Guardian columnist Glenn Greenwald told CBS Radio News that, Venezuela is the "obvious choice," but he added that figuring out how to physically get Snowden from Moscow to Caracas could still take weeks.
"Venezuela seems to be the most plausible choice," Greenwald told CBS Radio News Tuesday. "They are the ones best equipped to, I think, get him from Moscow to Latin America safely, and then to protect him once he's there."
According to Venezuela's foreign minister, Elias Jaua, Venezuelan President Nicolas Maduro has said that Snowden could find "humanitarian protection" if he accepted their offer of asylum, the Reuters news agency reported Tuesday.
"Even if we wanted to, and we don't, we wouldn't extradite him, nor should we because it is not legal nor ethical," Jaua said, according to Reuters.
Greenwald said it seemed that Snowden was "optimistic that he would be able to resolve his situation shortly," but the columnist acknowledged that the flight Snowden would need to take from essentially one end of the northern hemisphere to the other wouldn't be easy.

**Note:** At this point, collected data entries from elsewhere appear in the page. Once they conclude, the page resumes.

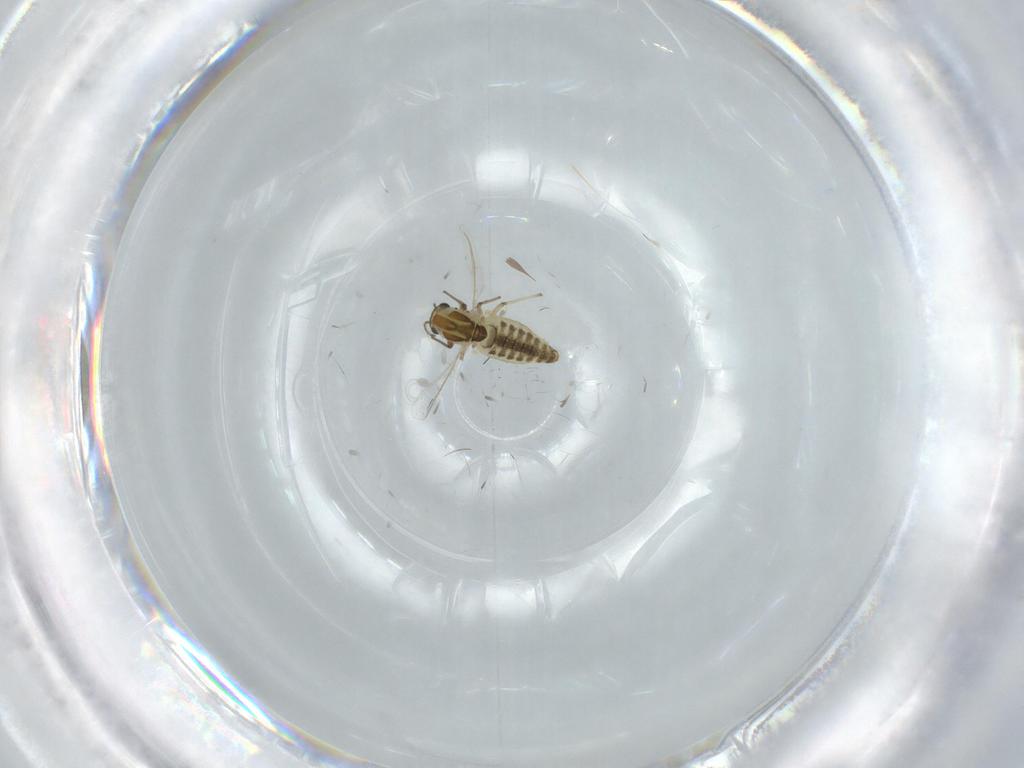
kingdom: Animalia
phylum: Arthropoda
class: Insecta
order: Diptera
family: Chironomidae
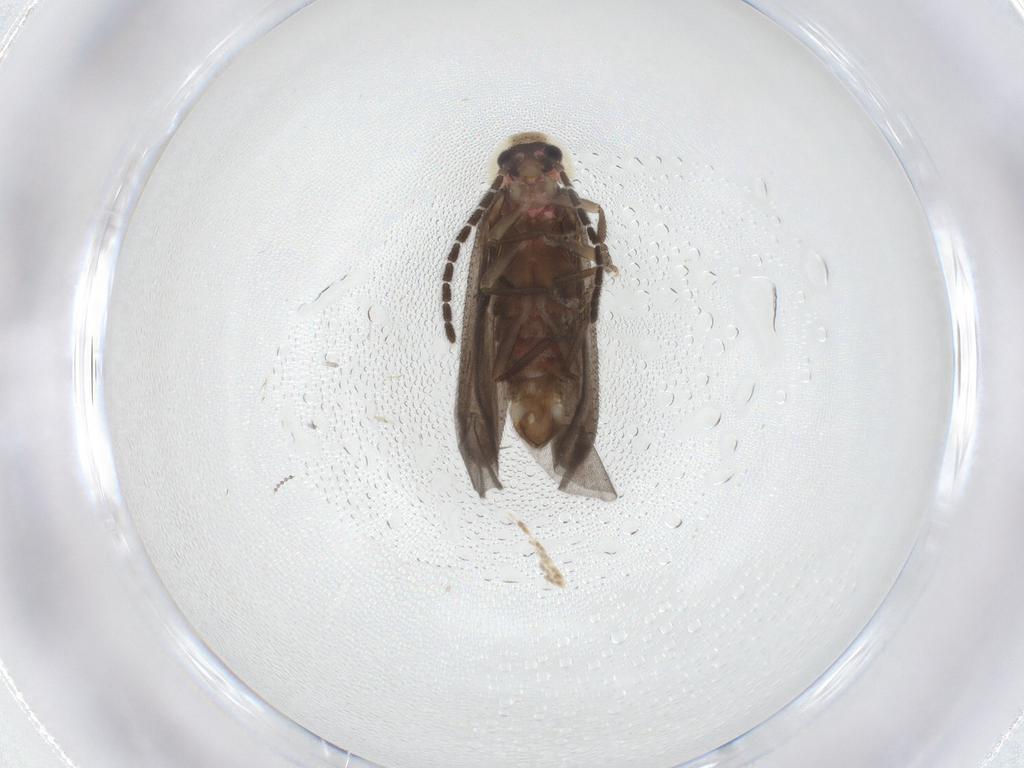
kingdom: Animalia
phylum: Arthropoda
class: Insecta
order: Coleoptera
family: Lampyridae
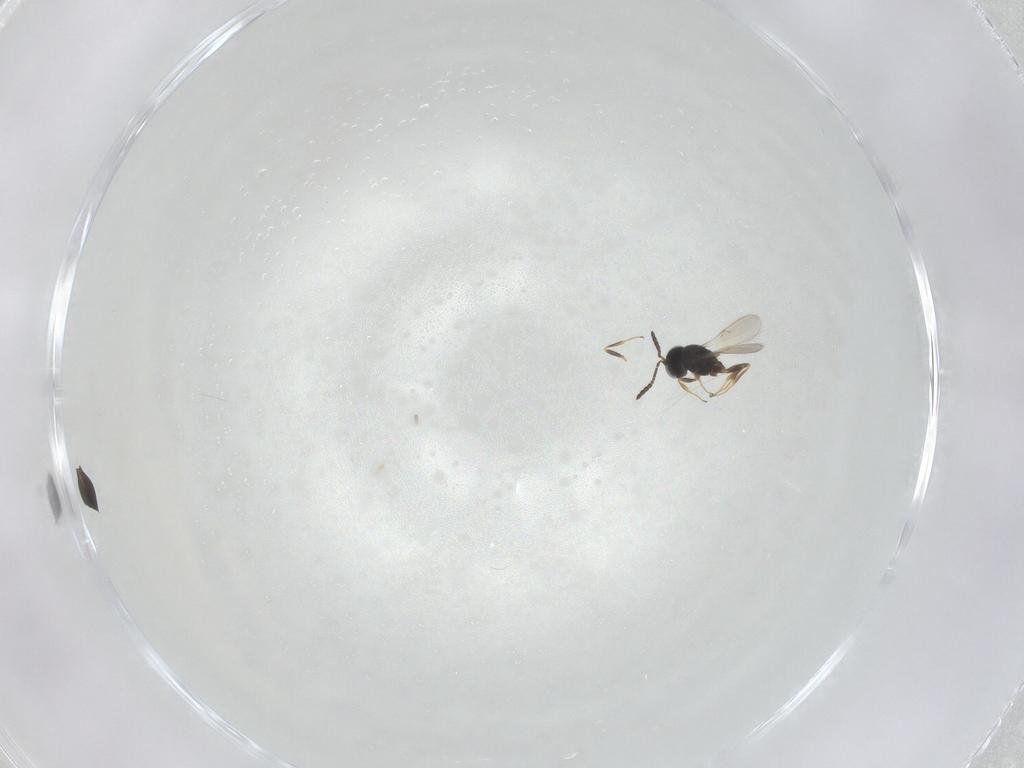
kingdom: Animalia
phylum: Arthropoda
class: Insecta
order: Hymenoptera
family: Scelionidae
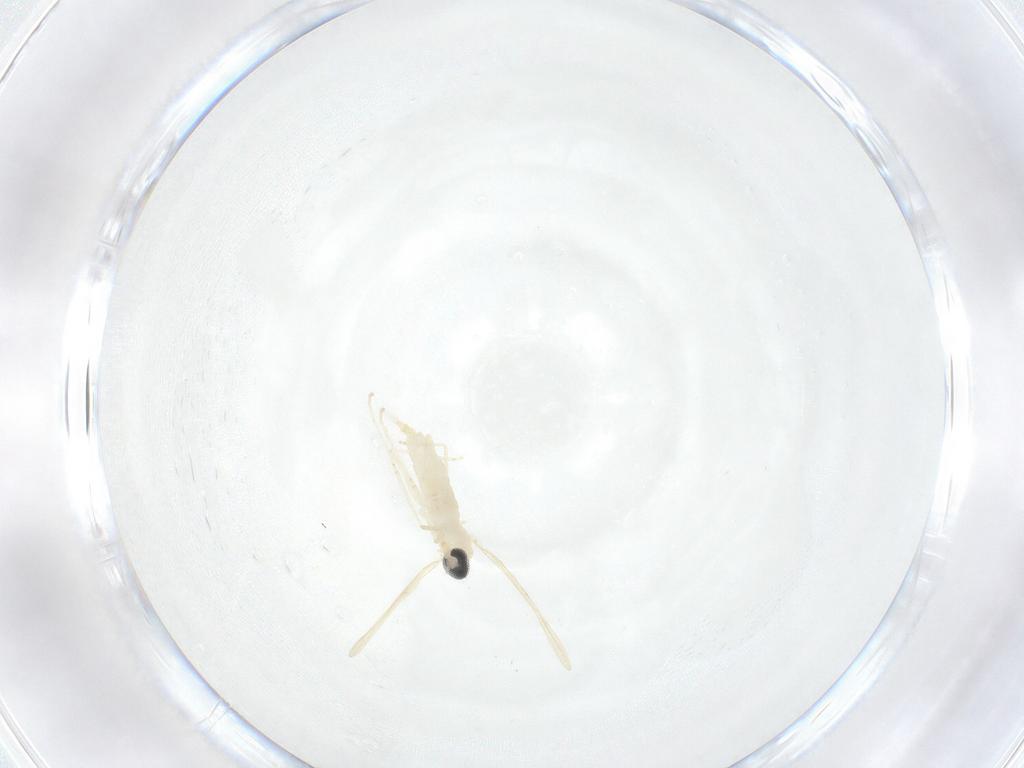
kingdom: Animalia
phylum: Arthropoda
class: Insecta
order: Diptera
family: Cecidomyiidae
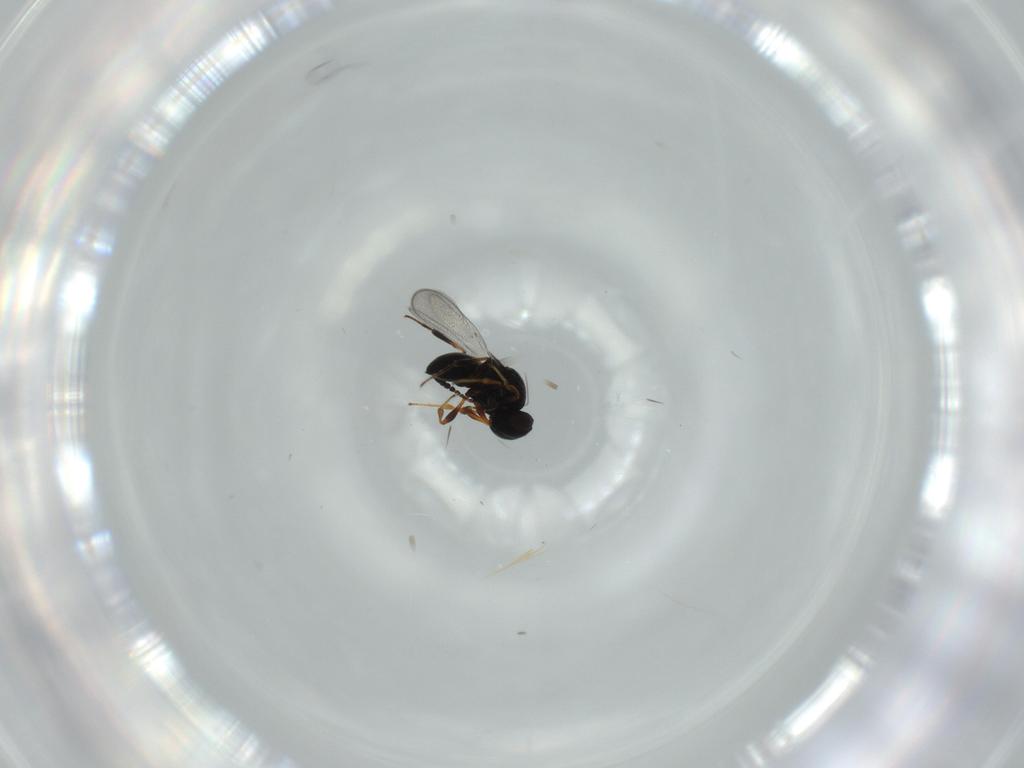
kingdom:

"The difficulty is figuring out how to get to where he wants to go without the world's empire preventing him from getting there," Greenwald said, referring to the U.S. "And they're going to take their time and figure that out, so it could be days, it could be, I think, still weeks."
With the U.S. trying to get Snowden back on American soil to face federal criminal charges, including espionage, Greenwald ruled out the possibility of Snowden simply buying a commercial ticket and traveling with other fliers to Latin America.
"It's probably impossible for him to fly on a commercial flight because any commercial flight would have to enter the airspace of the United States," said Greenwald, "and I think it's pretty clear that the Obama administration, contrary to what the president said, would be willing to deploy fighter jets to prevent that plane from exiting American airspace and would force it to land."
Greenwald said "the real option" for Snowden was a private aircraft, either a Gulf Stream that he somehow hires or a Venezuelan government jet.
As for Venezuela as a new home for the American fugitive, Greenwald said it would be a good fit for Snowden.
"It's an extremely diverse and civilized population that has all sorts of different facets of society, so I think he would be free," said Greenwald. "He would be able to participate in the debate that he helped to provoke worldwide about surveillance. He of course would miss his family and the like, but they could visit him there, and so I think he would be perfectly happy."
Greenwald called Snowden "courageous" and said that he has always been "amazed ... how completely without fear or worry or anxiety he is over the choices he made."
"It's remarkable that he still has this calmness, this equanimity to him, even given the last two weeks of what would almost drive a lot of other people crazy in not knowing his fate," said Greenwald. "He still understands that the choice he made is risky, but he believes it's the right one and so feels principally good about it."